Provided records:
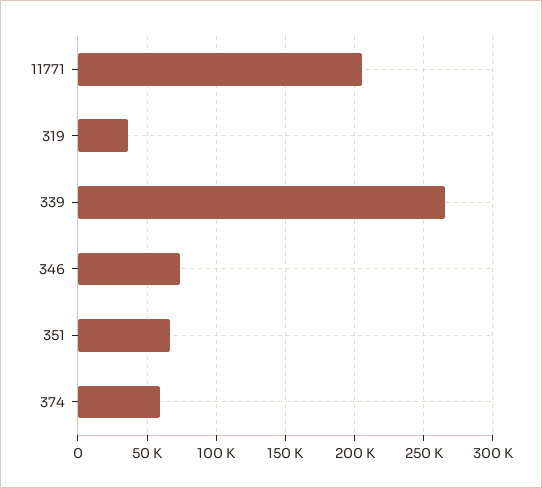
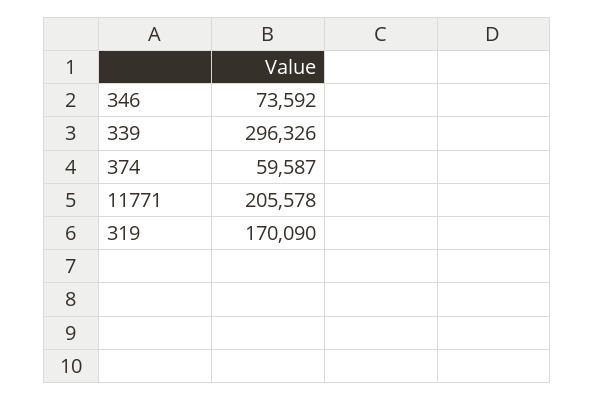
319: 35000 -> 170090
339: 265000 -> 296326
351: 65000 -> none

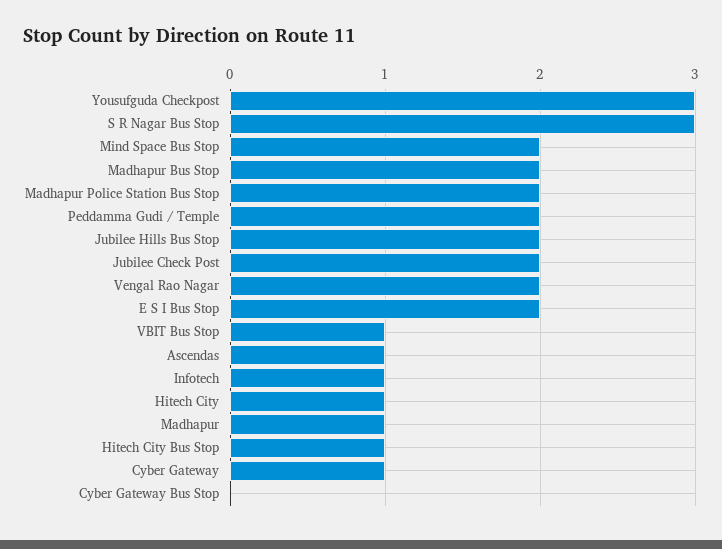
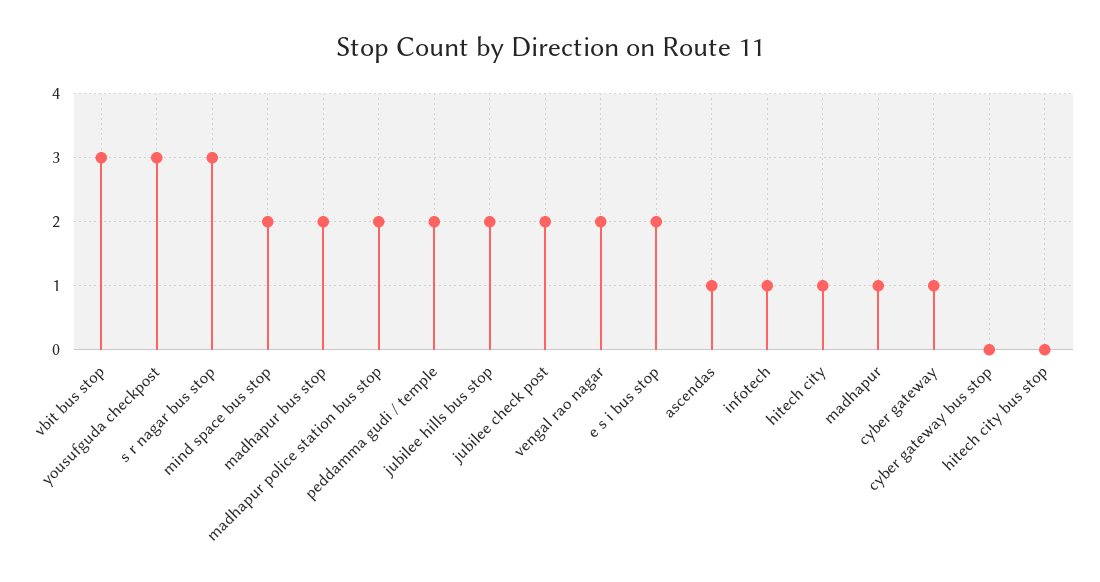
VBIT Bus Stop: 1 -> 3
Hitech City Bus Stop: 1 -> 0

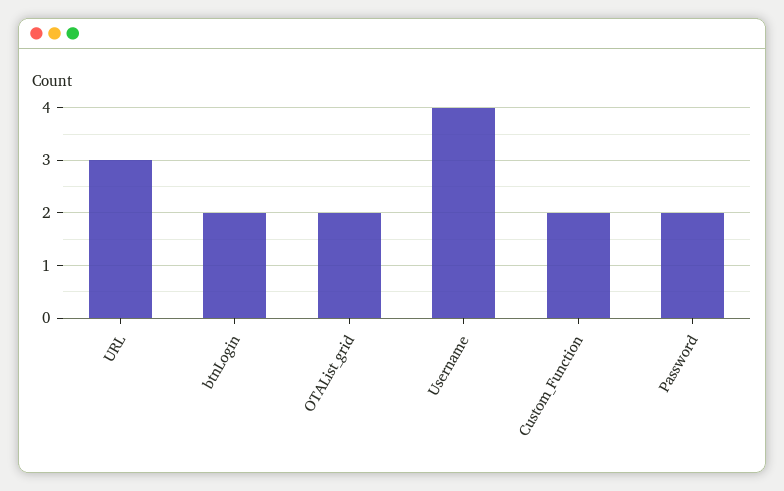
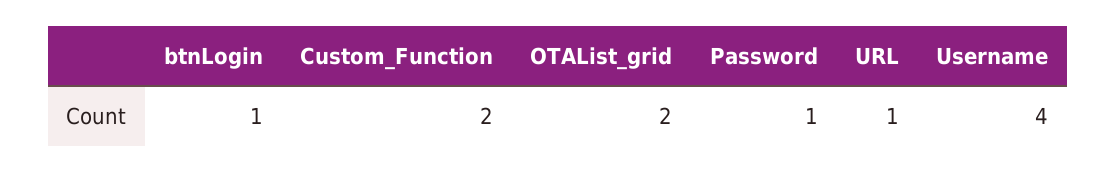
URL: 3 -> 1
btnLogin: 2 -> 1
Password: 2 -> 1

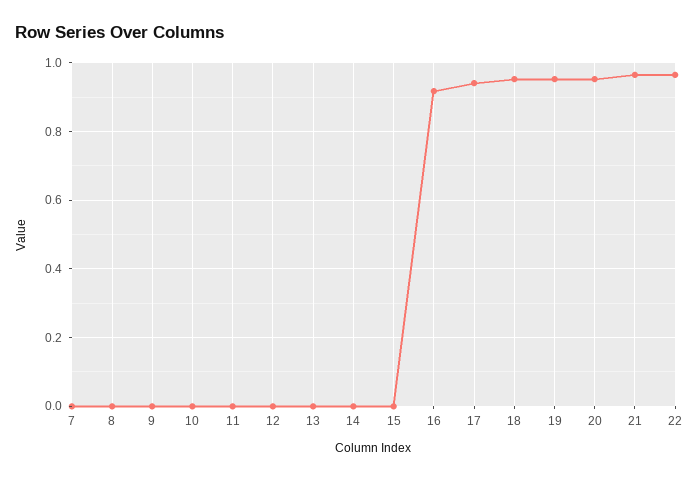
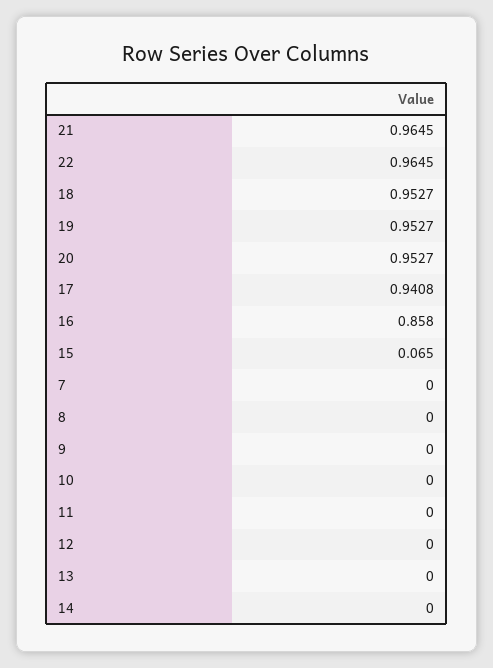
15: 0 -> 0.065
16: 0.92 -> 0.858

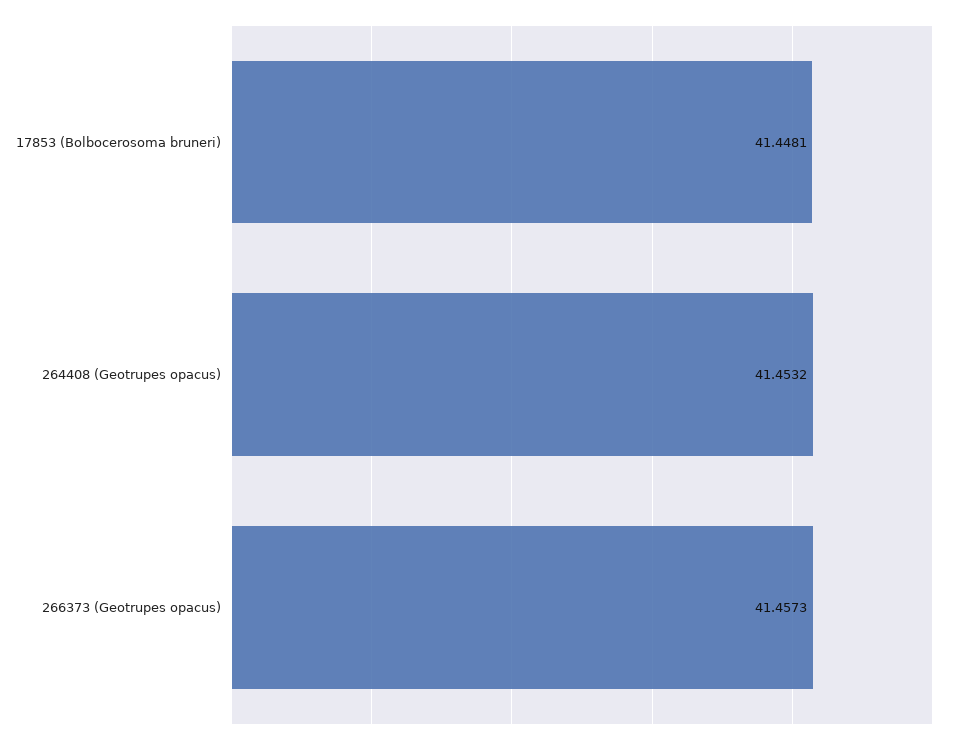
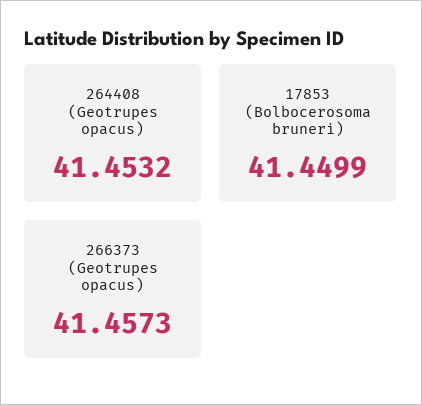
17853 (Bolbocerosoma bruneri): 41.4481 -> 41.4499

Problem details:
Taking the material above, count every line in which the word "Stop" appears; answer with the number alone.

Your solution:
2